From 1935 to 1948, 66 American Western films were produced featuring the character Hopalong Cassidy, played in all the films by actor William Boyd. The films were at the time collectively known as "Hoppies". In the films, Hopalong, or "Hoppy", and his white horse, Topper, travel through the Old West while dispensing justice, usually with two companions: one young and trouble-prone with a weakness for damsels in distress, the other older, comically awkward and outspoken.

The juvenile lead was successively played by James Ellison, Russell Hayden, George Reeves, Rand Brooks, and Jimmy Rogers. George Hayes (later to become known as "Gabby" Hayes) originally played Cassidy's grizzled sidekick, Windy Halliday. After Hayes left the series because of a salary dispute with producer Harry Sherman, he was replaced by the comedian Britt Wood as Speedy McGinnis and finally by the veteran film comedian Andy Clyde as California Carlson. Clyde, the most durable of the sidekicks, remained with the series until it ended. A few actors of future prominence appeared in Cassidy films, notably Robert Mitchum, who appeared in seven films at the beginning of his career.

● TASK INSTRUCTIONS
Can you reproduce the Hopalong Cassidy text word for word, from "The juvenile lead" to "of his career."?

● EXERCISE DATA
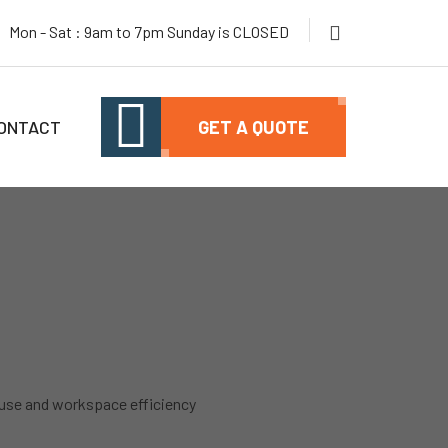
Mon - Sat : 9am to 7pm Sunday is CLOSED
ONTACT
GET A QUOTE
use and workspace efficiency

● RESPONSE BOX
The juvenile lead was successively played by James Ellison, Russell Hayden, George Reeves, Rand Brooks, and Jimmy Rogers. George Hayes (later to become known as "Gabby" Hayes) originally played Cassidy's grizzled sidekick, Windy Halliday. After Hayes left the series because of a salary dispute with producer Harry Sherman, he was replaced by the comedian Britt Wood as Speedy McGinnis and finally by the veteran film comedian Andy Clyde as California Carlson. Clyde, the most durable of the sidekicks, remained with the series until it ended. A few actors of future prominence appeared in Cassidy films, notably Robert Mitchum, who appeared in seven films at the beginning of his career.